In essence, Ant is picking up where it left off prior to China’s tech crackdown, and is busily growing the Alipay+ ecosystem. In April, it announced a strategic partnership with the Singapore-based payments platform 2C2P, which also operates in Thailand and Malaysia. 2C2P is a full-suite payments platform that helps corporate customers securely accept and make payments through a single point of integration. In September, Ant announced the Indonesian fintech Akulaku, long backed by the Chinese company, would join Alipay+. That tie-up brought the total number of digital partners in the Alipay+ ecosystem to 13.

The Alipay+ value proposition

Ant hopes that Alipay+ can ultimately reduce interoperability hiccups in the fragmented Southeast Asia payments ecosystem. When a merchant installs Alipay+, then the merchant’s customers can pay for goods and services with any of the participating wallets in the ecosystem instead of having to ensure operability with the wallets one by one. The more wallets in the ecosystem, the more attractive the value proposition becomes. Given how little consolidation has occurred in Southeast Asia’s e-wallets market, Ant is offering a solution that circumvents the headache that the fragmentation creates for merchants.

And of course, Ant has scale. The company says that it has over 1 billion Alipay+ partner payment app users in Asia and that it is supporting 2.5 billion businesses globally. These numbers are impressive, but need to be judged appropriately. Just because their partners have 3.5 billion potential customers, it doesn’t mean that they are using the Alipay+ rails - until we see actual numbers that represent traction, they should be taken with a grain of salt.

Here is how Alipay+ works in practice: A South Korean visitor to the Philippines can use his/her Kakao Pay wallet to pay at a store that supports Alipay+ by scanning a QR code. Someone from Malaysia can pay at the same store with Touch ‘ Go or Boost, while Filipinos can use the domestic GCash wallet.

Sounds attractive for customers and merchants, but what does Ant get out of it? For now, it collects a fee from each overseas transaction, recurring merchant subscription fees and also sells merchants marketing tools, such as reward programs and services to help companies to develop their own apps.

The jury is still out

The question is how profitable of a business model will this be. Payments, though the foundation of Ant’s fintech empire in mainland China, have never been that profitable for the company. They were necessary to bring customers into the Ant ecosystem. Once customers were in the ecosystem, Ant could offer them higher margin services. Prior to its restructuring, Ant’s profitability in China derived largely from its lucrative consumer banking services, especially lending and wealth management.

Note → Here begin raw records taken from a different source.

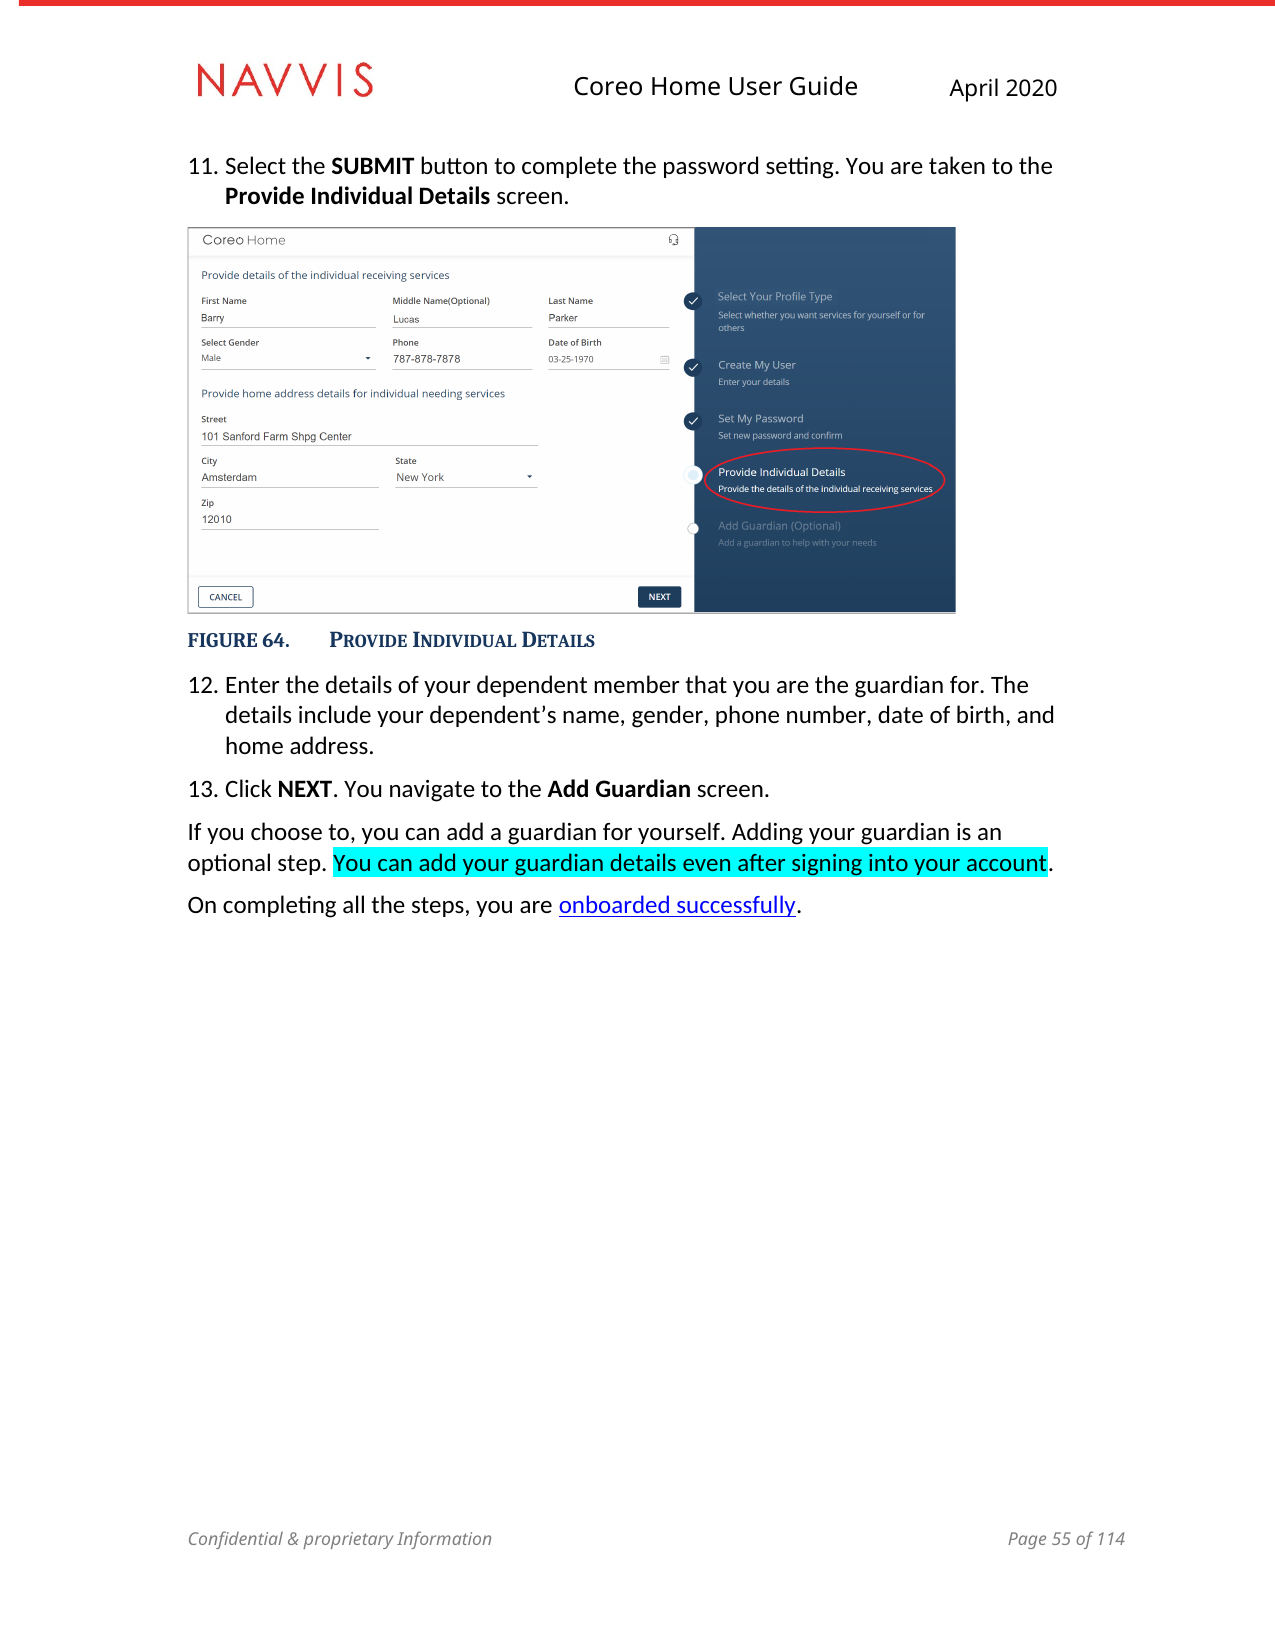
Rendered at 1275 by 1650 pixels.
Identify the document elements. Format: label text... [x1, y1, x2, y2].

text Provide Individual Details [187, 626, 1087, 653]
picture [187, 227, 956, 614]
picture [187, 55, 383, 104]
text If you choose to, you can add a guardian for yourself. Adding your guardian is an optional step. You can add your guardian details even after signing into your account. [187, 816, 1087, 877]
text On completing all the steps, you are onboarded successfully. [187, 890, 1087, 920]
list Click NEXT. You navigate to the Add Guardian screen. [187, 773, 1087, 804]
list Select the SUBMIT button to complete the password setting. You are taken to the Provide Individual Details screen. [187, 150, 1087, 211]
list Enter the details of your dependent member that you are the guardian for. The details include your dependent’s name, gender, phone number, date of birth, and home address. [187, 669, 1087, 761]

In addition, at least a bit of skepticism about Ant’s prospects is warranted for as long as it grapples with regulatory issues at home. Restructuring has eaten into its profits and valuation alike. Expanding throughout ultra-competitive Southeast Asia will require Ant spend a lot of money.

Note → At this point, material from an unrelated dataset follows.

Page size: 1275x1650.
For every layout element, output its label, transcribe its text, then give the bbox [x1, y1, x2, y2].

As Tech Crunch noted in a November report, on the landing page of GCash, users can find an entry to a list of merchant deals provided that they pay with Alipay+. For instance, at Shein’s pop-up store in Manila, Alipay+ offers users a PHP 130 or US$2 discount at checkout. Other Alipay+ partnering wallets across Asia are offering similar perks.

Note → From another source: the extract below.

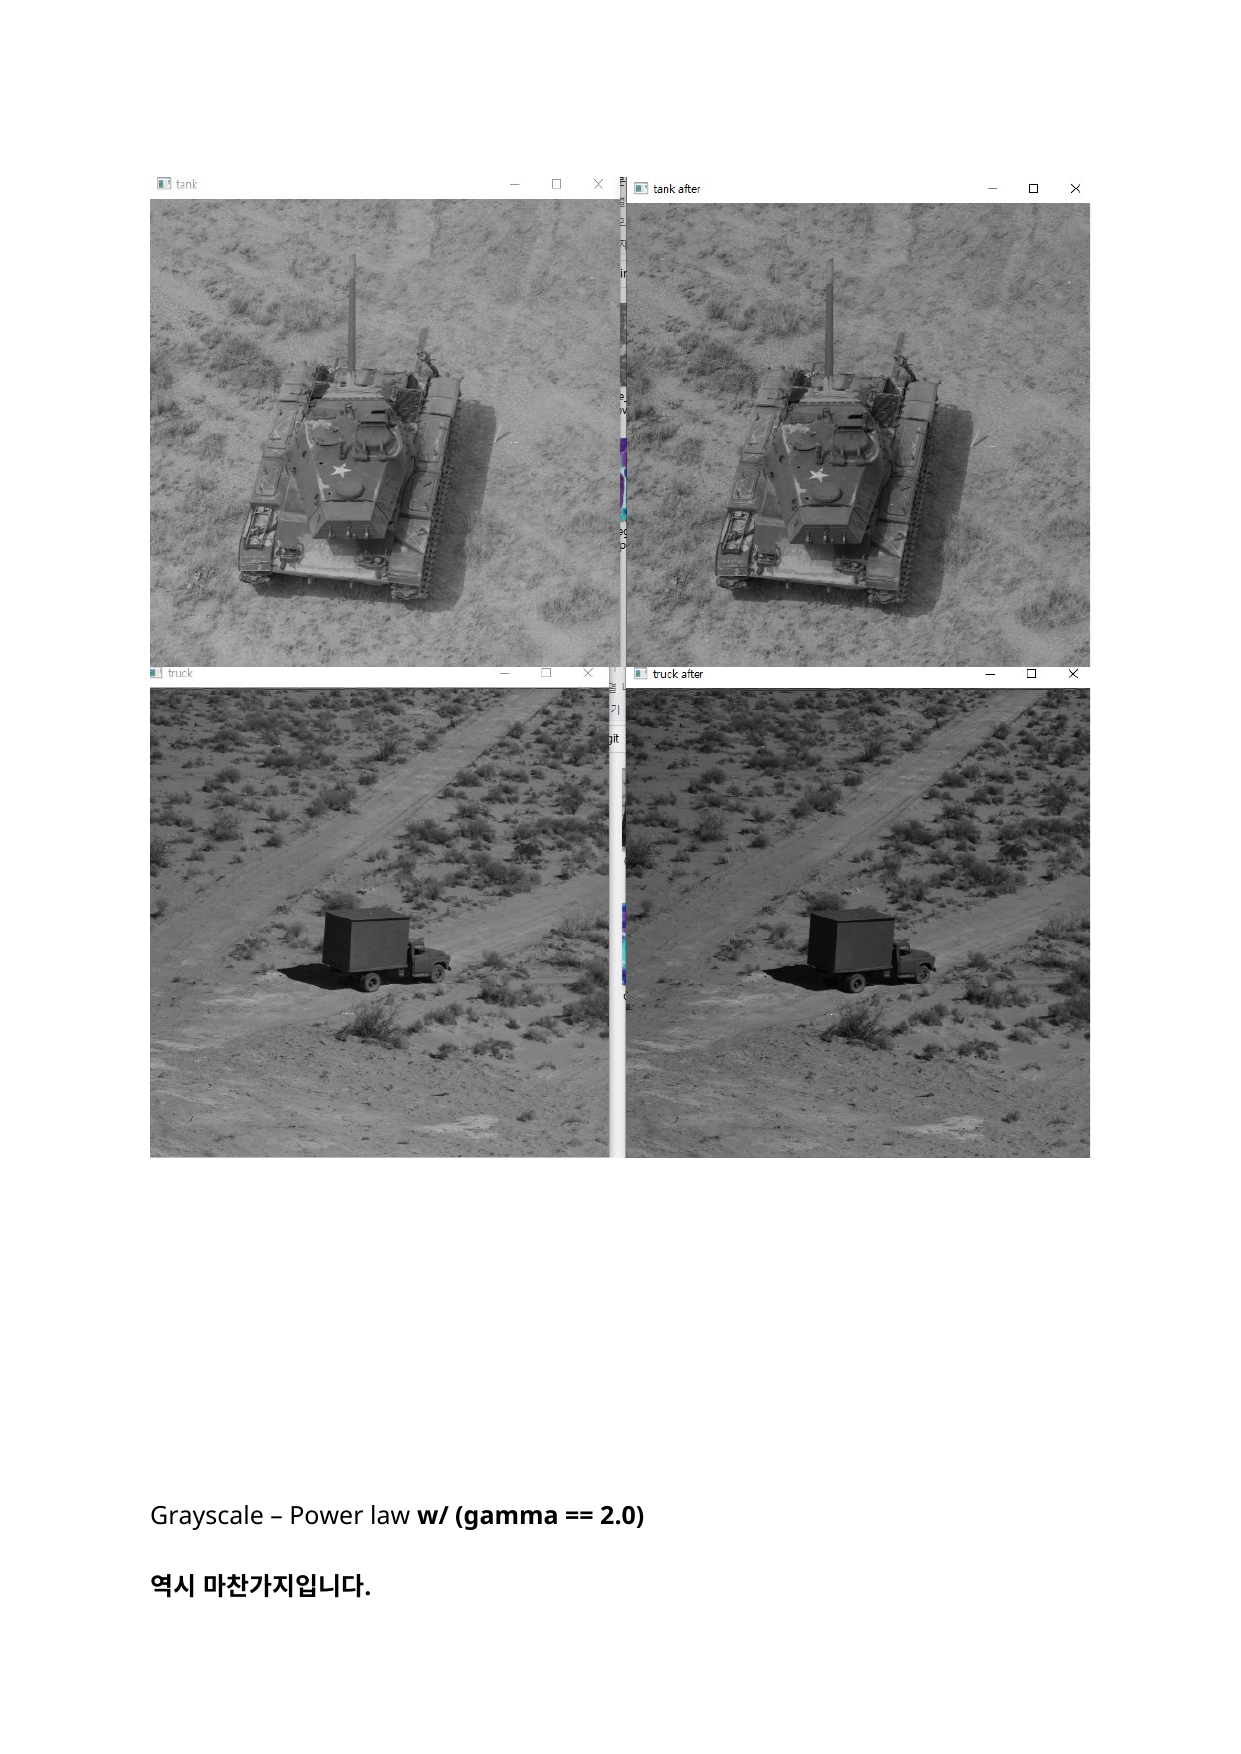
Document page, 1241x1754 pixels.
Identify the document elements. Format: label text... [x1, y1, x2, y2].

Overall, though Ant has rebranded its erstwhile nameless cross-border payments strategy as “Alipay+,” the question remains how the company will connect the disparate components in a substantive way. To be sure, some of the individual e-wallets in the ecosystem are performing well, and GCash looks set to be one of the paramount players in the Philippines digital financial services market for years to come. It has 71 million users, nearly 2/3 of the Philippines population, and has been EBITDA profitable for several years.

Yet for now it is unclear how being a “payments aggregator” as Ant is calling its business model will ensure the whole of Alipay+ ever amounts to a sum greater than the individual parts.